As the summer ends and we prepare our families for the next year of school, we also end our vacation season by commemorating Labor Day.

This day is set aside to honor America's workers, specifically union men and women; but do most people know the significance or history of it?

Like the American patriots who put every thing on the line for newly adopted country, America's working men and women did the same for their jobs, their safety and their families.

Although the first Labor Day was celebrated on Sept. 5, 1882, in New York City with the Knights of Labor holding a parade, Congress did not officially declare the first Monday in September a national holiday until June 28, 1894.

But to truly understand and appreciate why and how Labor Day came about, we have to go back in history a little further.

Unions have been around for more than 200 years. In the middle of the 18th century, working men formed political parties demanding equality with landowners and merchants.

These people formed the Sons of Liberty and played a leading role in the protests against the Stamp Act imposed by the British on the Colonies.

In the early 19th century, workers in Philadelphia, New York and New England fought and even struck for a 10-hour work day and started the drive for free public education for their children.

Solely because of the efforts of unions and their new-found need for political involvement, imprisonment for debt was abolished and the public school system was established in America. Hence the term "Union Free School" came into being.

In 1881, 100 local and national unions, along with regional and local assemblies, formed the Federaton of Organized Trades, which later became the American Federation of Labor (AFL) in 1886.

Unlike landowners and merchants, the AFL became the first group that established a non-partisan political endorsement policy.

Through its efforts, new legislation saw arbitration come into being, child and women labor laws enacted, the new eight-hour work day, employer responsibility for industrial accidents and the need for factory and mine safety recognized.

However, the National Association of Manufactures (NAM) embarked on a drive to reverse these worker successes from the late 1800s through the 1920s by spending vast amounts of money to get their candidates elected to Congress.

Labor saw strikes, picketing and boycotts become illegal.

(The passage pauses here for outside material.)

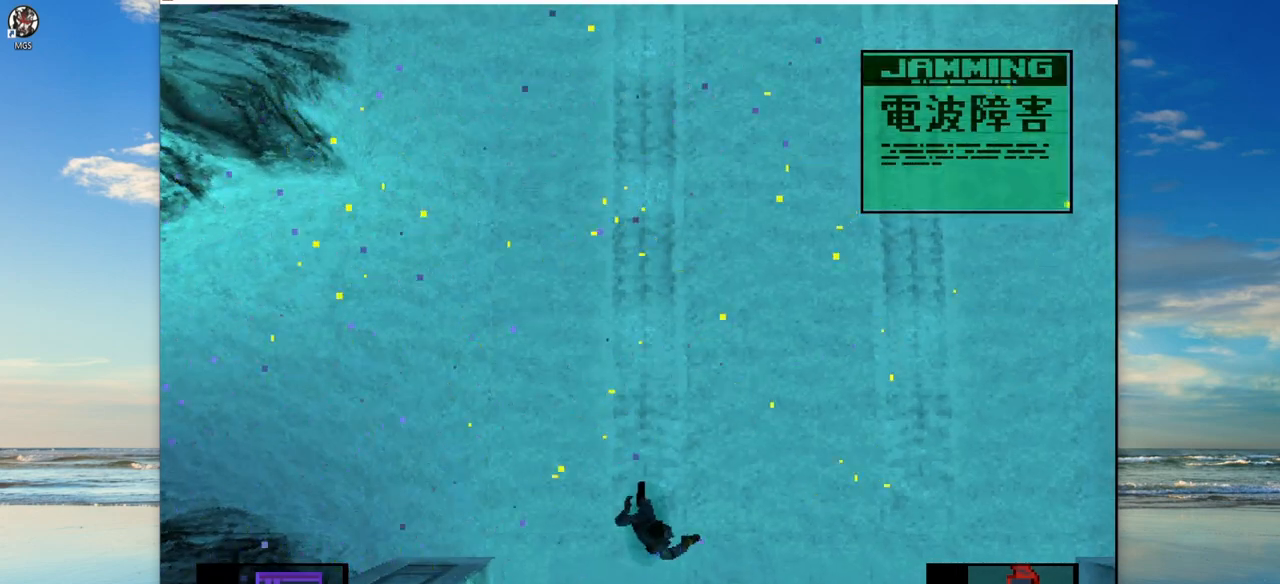
{"buttons": [], "left_stick": "center", "events": []}
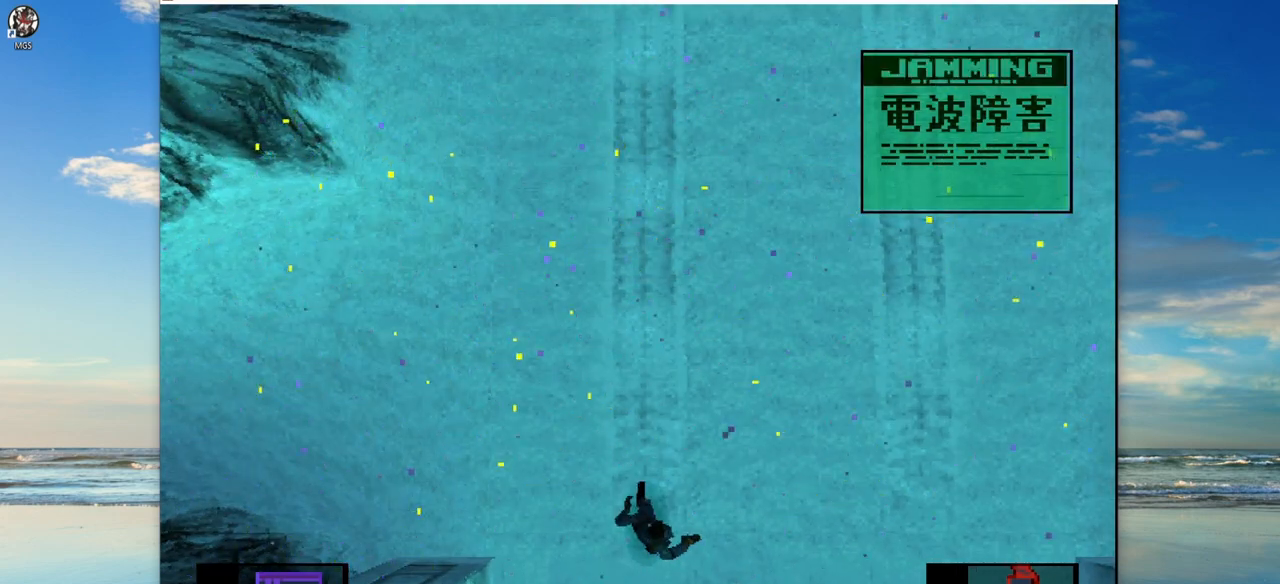
{"buttons": [], "left_stick": "center", "events": []}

Up until the Great Depression of the 1930s, employers, knowing the courts were less than sympathetic to labor, used espionage, blacklists and established the common practice of firing union organizers or "agitators."

It was the Depression, following the stock market crash of 1929, that brought a new Congress and a new concern for labor and worker welfare.

Since that time, labor fought for and succeeded in getting passage of the Norris-LaGuardia act of 1932 that reversed suppression to encourage for union activities and was the first major piece of federal legislation that applied favorably to collective bargaining.

The Wagner Act, also know as the National Labor Relations Act, followed in 1935 and protected employee bargaining rights, stopped blacklisting, bribing and spying on employees, and giving special concessions to some employees and not others.

The Taft-Hartley Act of 1947, know as the Labor-Management Relations Act, established unfair labor practices and twelve years later, the Landrum-Griffin Act, known as the Union members "bill of rights" established dues and reporting responsibilities and that union elections be by secret ballot.

So you can see that Labor Day is not just another holiday, but a day meant to thank and recognize the American labor movement for everything it has accomplished for all America's working men and women, union and non-union alike.

In addition to the 40-hour work week, we now see overtime pay, safety legislation that protects workers, a public school system that today is taken for granted, and collective bargaining process that fights for wages, pensions and benefits.

None of this would be in place today if not for America's unions. Clarence Darrow, the great lawyer, speaker and writer, said it best.

"Trade unions have done more for humanity than any other organization of men that ever existed. They have done more for decency, for honesty, for education, for the betterment of race and for the developing of character in men, than any other association."